Rathasaatchi Review: Kanna Ravi Shines In This Heart-Wrenching Tale About Revolution – FILM COMPANION

Director: Rafiq Ismail
Cast: Kanna Ravi, Elango Kumaravel, Harish Kumar, Kalyan Master, Madras Vinoth, Aaru Bala
Streaming On: Aha Tamil
Sometimes it is so discomforting to watch Rafiq Ismail’s Rathasaatchi because of its gruesome murders. The film doesn’t tone down on its violence or shy away from depicting murders with graphic detail. Instead, the camera lingers on the horrendous act with pity at times and a burning sense of revenge during others. But why? Set in the 1980s, the film wants to show not just the struggles of the oppressed, but also to take viewers through the pain that they face. And Rathasaatchi largely succeeds in the process. 

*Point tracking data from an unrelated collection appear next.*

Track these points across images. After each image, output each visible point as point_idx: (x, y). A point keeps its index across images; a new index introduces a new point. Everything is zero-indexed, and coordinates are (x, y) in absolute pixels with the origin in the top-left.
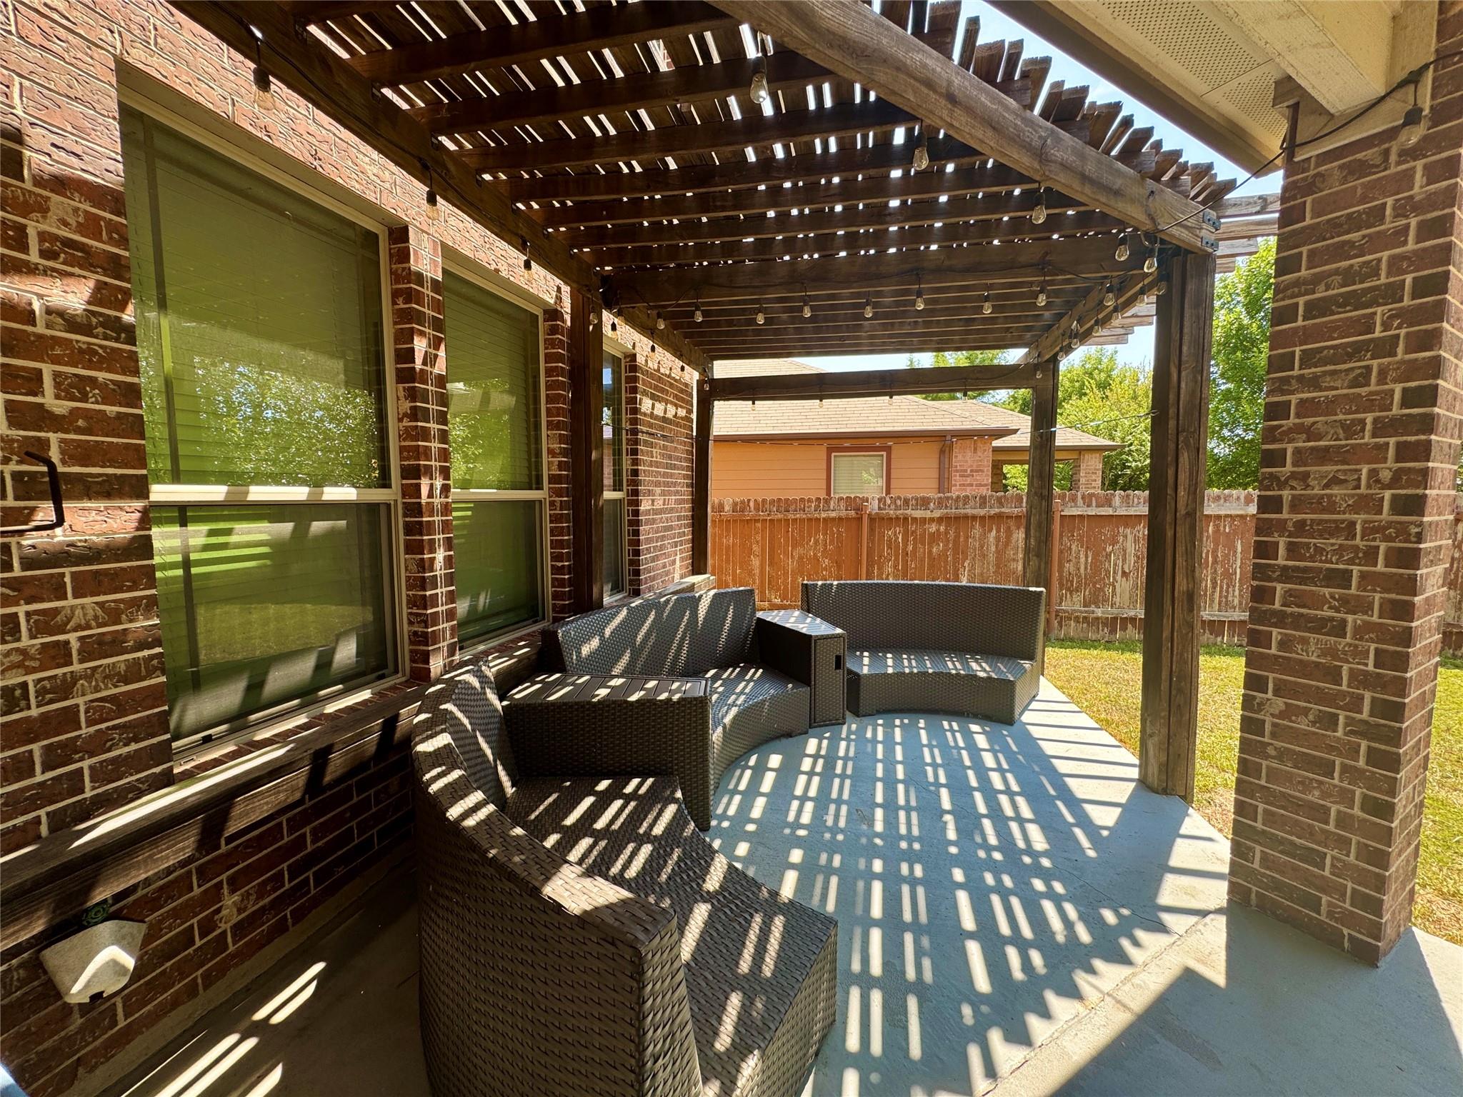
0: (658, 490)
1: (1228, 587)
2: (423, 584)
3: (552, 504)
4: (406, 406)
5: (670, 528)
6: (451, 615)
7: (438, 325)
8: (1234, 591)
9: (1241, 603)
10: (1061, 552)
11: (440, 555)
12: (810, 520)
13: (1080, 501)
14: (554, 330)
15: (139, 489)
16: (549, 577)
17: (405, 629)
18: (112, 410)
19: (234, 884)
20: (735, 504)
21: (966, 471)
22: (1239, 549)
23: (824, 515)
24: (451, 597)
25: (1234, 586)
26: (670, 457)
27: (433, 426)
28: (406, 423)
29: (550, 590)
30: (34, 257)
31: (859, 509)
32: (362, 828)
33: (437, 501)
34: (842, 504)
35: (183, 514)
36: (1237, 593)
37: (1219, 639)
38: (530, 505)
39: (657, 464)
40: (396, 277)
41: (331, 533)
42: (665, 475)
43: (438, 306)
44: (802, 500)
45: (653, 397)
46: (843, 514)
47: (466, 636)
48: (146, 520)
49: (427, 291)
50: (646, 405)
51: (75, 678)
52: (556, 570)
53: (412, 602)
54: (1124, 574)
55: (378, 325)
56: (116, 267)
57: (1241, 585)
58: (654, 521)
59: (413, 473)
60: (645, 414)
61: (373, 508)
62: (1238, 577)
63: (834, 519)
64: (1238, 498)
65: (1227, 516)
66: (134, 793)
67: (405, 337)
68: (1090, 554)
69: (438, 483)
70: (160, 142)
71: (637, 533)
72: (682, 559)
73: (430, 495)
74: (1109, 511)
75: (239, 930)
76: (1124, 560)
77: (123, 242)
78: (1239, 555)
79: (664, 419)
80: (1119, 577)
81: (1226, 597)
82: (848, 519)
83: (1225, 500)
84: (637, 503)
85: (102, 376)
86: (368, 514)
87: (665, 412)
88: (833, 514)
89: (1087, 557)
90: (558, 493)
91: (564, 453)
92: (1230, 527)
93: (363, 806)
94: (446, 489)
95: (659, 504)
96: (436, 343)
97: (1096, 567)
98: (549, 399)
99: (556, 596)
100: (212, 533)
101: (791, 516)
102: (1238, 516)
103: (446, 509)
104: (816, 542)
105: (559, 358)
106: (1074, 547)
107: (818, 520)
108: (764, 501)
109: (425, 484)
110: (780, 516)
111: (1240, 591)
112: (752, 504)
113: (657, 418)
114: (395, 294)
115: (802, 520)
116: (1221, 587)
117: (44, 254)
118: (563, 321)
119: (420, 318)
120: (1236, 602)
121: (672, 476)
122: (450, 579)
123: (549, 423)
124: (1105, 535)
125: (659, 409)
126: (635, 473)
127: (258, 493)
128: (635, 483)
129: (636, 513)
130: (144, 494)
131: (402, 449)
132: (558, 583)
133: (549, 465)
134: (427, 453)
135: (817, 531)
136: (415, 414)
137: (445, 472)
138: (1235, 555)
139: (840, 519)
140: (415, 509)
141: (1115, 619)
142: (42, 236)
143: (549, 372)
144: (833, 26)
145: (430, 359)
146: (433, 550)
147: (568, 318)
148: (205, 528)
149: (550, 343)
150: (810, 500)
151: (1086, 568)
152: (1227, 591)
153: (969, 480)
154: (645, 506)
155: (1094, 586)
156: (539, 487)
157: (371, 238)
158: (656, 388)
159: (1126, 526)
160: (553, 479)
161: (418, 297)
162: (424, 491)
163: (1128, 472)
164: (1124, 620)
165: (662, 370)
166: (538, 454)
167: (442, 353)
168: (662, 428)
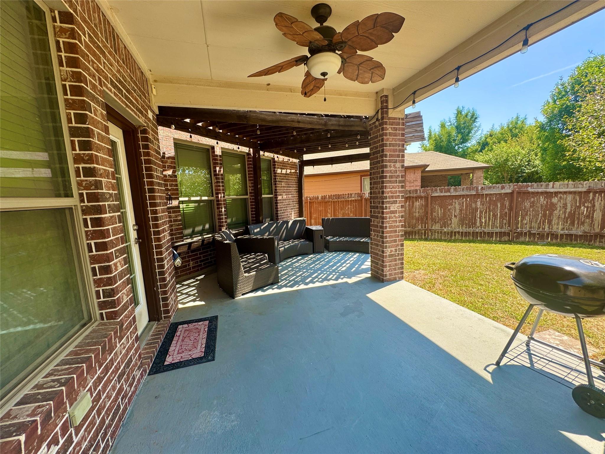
0: (284, 194)
1: (495, 220)
2: (220, 215)
3: (250, 199)
4: (216, 181)
5: (290, 204)
6: (226, 222)
7: (221, 164)
8: (497, 221)
9: (500, 226)
10: (432, 209)
11: (223, 210)
12: (346, 201)
13: (438, 191)
14: (249, 158)
15: (178, 198)
16: (250, 216)
17: (217, 224)
18: (175, 188)
19: (192, 260)
20: (322, 197)
21: (411, 181)
22: (499, 206)
23: (350, 199)
24: (226, 218)
25: (497, 220)
26: (289, 184)
27: (221, 184)
28: (216, 184)
29: (251, 219)
30: (167, 169)
31: (361, 197)
32: (211, 258)
33: (222, 199)
34: (356, 195)
35: (183, 202)
36: (498, 222)
37: (491, 239)
38: (245, 199)
39: (284, 187)
40: (213, 156)
41: (203, 205)
42: (287, 189)
43: (220, 160)
44: (343, 194)
45: (281, 169)
46: (356, 198)
47: (230, 227)
48: (179, 204)
49: (219, 158)
50: (279, 171)
51: (173, 224)
52: (252, 214)
53: (219, 219)
54: (455, 216)
55: (210, 166)
56: (174, 167)
57: (500, 219)
58: (283, 202)
59: (217, 194)
60: (278, 174)
61: (211, 201)
62: (499, 216)
63: (353, 200)
64: (499, 187)
65: (494, 194)
66: (179, 242)
67: (215, 167)
68: (442, 209)
69: (222, 195)
70: (177, 144)
71: (277, 206)
72: (294, 213)
73: (221, 198)
74: (449, 194)
75: (193, 267)
76: (455, 211)
77: (175, 164)
78: (499, 208)
79: (286, 174)
80: (453, 217)
81: (494, 224)
82: (358, 200)
83: (493, 188)
84: (277, 198)
85: (174, 183)
86: (210, 202)
87: (286, 172)
88: (353, 199)
89: (441, 210)
90: (252, 196)
91: (253, 186)
92: (495, 198)
93: (210, 254)
94: (224, 197)
95: (285, 197)
96: (220, 168)
97: (444, 214)
98: (249, 174)
99: (252, 220)
100: (186, 206)
101: (339, 200)
102: (498, 194)
103: (224, 200)
104: (348, 208)
105: (251, 164)
106: (436, 207)
107: (348, 201)
108: (331, 195)
109: (220, 196)
110: (336, 200)
111: (500, 221)
112: (327, 196)
113: (283, 174)
114: (213, 159)
115: (343, 201)
116: (492, 220)
117: (168, 168)
118: (251, 155)
119: (217, 163)
120: (498, 225)
121: (289, 190)
122: (225, 215)
123: (249, 180)
124: (448, 202)
125: (284, 171)
126: (276, 190)
127: (193, 199)
128: (276, 192)
129: (277, 200)
130: (179, 199)
131: (215, 189)
132: (252, 217)
133: (249, 190)
134: (220, 190)
135: (348, 205)
136: (217, 182)
137: (224, 193)
138: (497, 208)
139: (356, 200)
140: (218, 201)
141: (452, 232)
142: (168, 166)
143: (248, 168)
144: (270, 119)
145: (220, 171)
146: (222, 209)
147: (252, 154)
148: (186, 205)
149: (248, 161)
150: (346, 194)
151: (441, 214)
152: (494, 221)
153: (412, 184)
154: (280, 198)
155: (444, 220)
156: (247, 195)
157: (208, 149)
158: (282, 166)
159: (456, 199)
160: (250, 193)
161: (217, 159)
162: (220, 197)
163: (525, 174)
164: (455, 232)
165: (284, 160)
166: (247, 187)
167: (222, 169)
168: (285, 177)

The film, based on Jeyamohan’s story Kaithigal, begins with a sick man being beaten up for not working. Just when you think it is terrible to watch him get thrashed, you witness the murder of a female labourer who is pushed into burning jaggery liquid for trying to take home a few cups for her children. Rathasaatchi has many such scenes that haunts you. And soon enough, we are introduced to young leader Appu (Kanna Ravi), a gold medalist from Annamalai University, instilling fire and independence in the workers’ minds, and the result? Rebellious people walk out of the farm that is now completely burnt. 
Rafiq’s intriguing screenplay particularly brings out the best in the film and Appu, who is on the pursuit of revolution. Watch out for the sequence where the police find the Naxalites hiding among ordinary people, and how the fearless leader helps his kin get back their rightful wages without having to fight. Similarly, in another scene, when the police try to arrest Appu and his friend Iqbal, the duo, calm and collected in cool sunglasses, are seen waiting for the cops. When the police begin to wonder why they haven’t escaped, bombs blast. No, no one dies. The bombs made of chili powder help the duo run away. 
But when Appu, who firmly believes in a non-violent revolution, is forced to take the murder route, the film shifts its gears, too. We see the story gradually moving from people’s struggles and emotions to the life of one man – Appu. And with that, the powerful uproar of revolution stops, and you get to witness a more silent protest. When Appu gets caught in a world of violence, with the Naxals beginning to sacrifice their lives, there is an intense conflict between what he wants and what the people around him need. 
Midway through the film, the narrative also tries a balancing act by also showing us the psyche and struggles of the cops as well. Stuck at the border of an Andhra Pradesh forest, the painful search for Appu has you empathising with both groups. It is here that Elango Kumaravel as cop Murugesan gets a wonderful role to play. While he helps the police track down the Naxals, he is against the wrongdoings of the cops and is worried about Appu. When another officer feels the same way, Murugesan says, “Namma elaar kullayum oru manushan irukan/ At the end of the day, there is some humanity left in all of us. So, we are worried about him. But when humanity occasionally comes out, we usually subdue it.” 
Although a few scenes are lacking in emotional beats, the music by Javed Riaz and the powerful lyrics by Karthik Netha and Vishnu Edavan more than make up for it. While the dialogues lead up to the classic revolution scenes, the performance of actors, close-up shots and the songs move you during the later parts of the film. In his first film as a lead, Kanna Ravi as Appu, carries the entire film on his shoulders. When he faces the worst parts of his life, you have a fire burning in his eyes, and there is so much it conveys. If there is a scene that depicts the essence of Rathasaatchi, it is this: “Ena oru kannu, eeral ah kuthi kodanjite iruku” (His eyes are so powerful that my gut is throbbing),” a police officer says. And when the film ends, that’s what you will remember – the eternal fire in his eyes to fight.